**DATASET RECORDS:**
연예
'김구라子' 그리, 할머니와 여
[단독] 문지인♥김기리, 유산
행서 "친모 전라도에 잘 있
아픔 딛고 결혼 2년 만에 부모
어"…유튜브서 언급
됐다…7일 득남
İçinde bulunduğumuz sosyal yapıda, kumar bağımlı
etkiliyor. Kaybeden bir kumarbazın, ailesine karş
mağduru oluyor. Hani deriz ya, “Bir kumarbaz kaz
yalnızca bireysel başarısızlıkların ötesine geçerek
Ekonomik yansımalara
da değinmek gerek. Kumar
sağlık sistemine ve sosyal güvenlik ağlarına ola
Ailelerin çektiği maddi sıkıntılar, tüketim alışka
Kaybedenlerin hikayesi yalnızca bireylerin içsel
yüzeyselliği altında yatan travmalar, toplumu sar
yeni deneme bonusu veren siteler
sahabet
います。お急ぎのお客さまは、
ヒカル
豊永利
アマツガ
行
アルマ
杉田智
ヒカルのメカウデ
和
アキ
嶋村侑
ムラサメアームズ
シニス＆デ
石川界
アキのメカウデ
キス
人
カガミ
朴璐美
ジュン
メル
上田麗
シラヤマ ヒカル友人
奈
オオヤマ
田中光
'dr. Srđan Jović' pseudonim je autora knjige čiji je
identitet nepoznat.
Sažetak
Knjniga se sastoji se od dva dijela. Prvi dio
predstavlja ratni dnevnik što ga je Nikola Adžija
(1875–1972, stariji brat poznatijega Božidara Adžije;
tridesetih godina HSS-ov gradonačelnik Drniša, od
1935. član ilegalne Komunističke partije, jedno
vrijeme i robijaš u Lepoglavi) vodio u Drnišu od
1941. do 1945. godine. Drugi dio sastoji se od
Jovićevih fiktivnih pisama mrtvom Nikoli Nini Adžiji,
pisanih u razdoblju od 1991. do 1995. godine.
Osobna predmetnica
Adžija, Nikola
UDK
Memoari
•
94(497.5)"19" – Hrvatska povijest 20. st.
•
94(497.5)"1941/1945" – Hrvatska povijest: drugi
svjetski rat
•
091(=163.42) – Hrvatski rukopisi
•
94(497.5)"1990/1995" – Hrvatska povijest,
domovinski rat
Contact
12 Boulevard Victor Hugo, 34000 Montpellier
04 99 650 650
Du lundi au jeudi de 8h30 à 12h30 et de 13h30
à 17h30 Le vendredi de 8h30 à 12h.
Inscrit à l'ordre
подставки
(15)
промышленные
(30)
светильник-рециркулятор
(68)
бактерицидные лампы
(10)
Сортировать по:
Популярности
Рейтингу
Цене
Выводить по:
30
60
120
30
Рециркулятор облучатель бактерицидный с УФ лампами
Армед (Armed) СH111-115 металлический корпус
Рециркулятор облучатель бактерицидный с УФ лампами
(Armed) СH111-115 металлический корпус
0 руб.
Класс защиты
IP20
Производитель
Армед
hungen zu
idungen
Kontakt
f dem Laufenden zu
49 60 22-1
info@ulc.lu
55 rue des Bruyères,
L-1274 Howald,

**ASSIGNED TASK:** Restate the data exactly, keeping every line intact.

**EXERCISE RESULT:**
연예
'김구라子' 그리, 할머니와 여
[단독] 문지인♥김기리, 유산
행서 "친모 전라도에 잘 있
아픔 딛고 결혼 2년 만에 부모
어"…유튜브서 언급
됐다…7일 득남
İçinde bulunduğumuz sosyal yapıda, kumar bağımlı
etkiliyor. Kaybeden bir kumarbazın, ailesine karş
mağduru oluyor. Hani deriz ya, “Bir kumarbaz kaz
yalnızca bireysel başarısızlıkların ötesine geçerek
Ekonomik yansımalara
da değinmek gerek. Kumar
sağlık sistemine ve sosyal güvenlik ağlarına ola
Ailelerin çektiği maddi sıkıntılar, tüketim alışka
Kaybedenlerin hikayesi yalnızca bireylerin içsel
yüzeyselliği altında yatan travmalar, toplumu sar
yeni deneme bonusu veren siteler
sahabet
います。お急ぎのお客さまは、
ヒカル
豊永利
アマツガ
行
アルマ
杉田智
ヒカルのメカウデ
和
アキ
嶋村侑
ムラサメアームズ
シニス＆デ
石川界
アキのメカウデ
キス
人
カガミ
朴璐美
ジュン
メル
上田麗
シラヤマ ヒカル友人
奈
オオヤマ
田中光
'dr. Srđan Jović' pseudonim je autora knjige čiji je
identitet nepoznat.
Sažetak
Knjniga se sastoji se od dva dijela. Prvi dio
predstavlja ratni dnevnik što ga je Nikola Adžija
(1875–1972, stariji brat poznatijega Božidara Adžije;
tridesetih godina HSS-ov gradonačelnik Drniša, od
1935. član ilegalne Komunističke partije, jedno
vrijeme i robijaš u Lepoglavi) vodio u Drnišu od
1941. do 1945. godine. Drugi dio sastoji se od
Jovićevih fiktivnih pisama mrtvom Nikoli Nini Adžiji,
pisanih u razdoblju od 1991. do 1995. godine.
Osobna predmetnica
Adžija, Nikola
UDK
Memoari
•
94(497.5)"19" – Hrvatska povijest 20. st.
•
94(497.5)"1941/1945" – Hrvatska povijest: drugi
svjetski rat
•
091(=163.42) – Hrvatski rukopisi
•
94(497.5)"1990/1995" – Hrvatska povijest,
domovinski rat
Contact
12 Boulevard Victor Hugo, 34000 Montpellier
04 99 650 650
Du lundi au jeudi de 8h30 à 12h30 et de 13h30
à 17h30 Le vendredi de 8h30 à 12h.
Inscrit à l'ordre
подставки
(15)
промышленные
(30)
светильник-рециркулятор
(68)
бактерицидные лампы
(10)
Сортировать по:
Популярности
Рейтингу
Цене
Выводить по:
30
60
120
30
Рециркулятор облучатель бактерицидный с УФ лампами
Армед (Armed) СH111-115 металлический корпус
Рециркулятор облучатель бактерицидный с УФ лампами
(Armed) СH111-115 металлический корпус
0 руб.
Класс защиты
IP20
Производитель
Армед
hungen zu
idungen
Kontakt
f dem Laufenden zu
49 60 22-1
info@ulc.lu
55 rue des Bruyères,
L-1274 Howald,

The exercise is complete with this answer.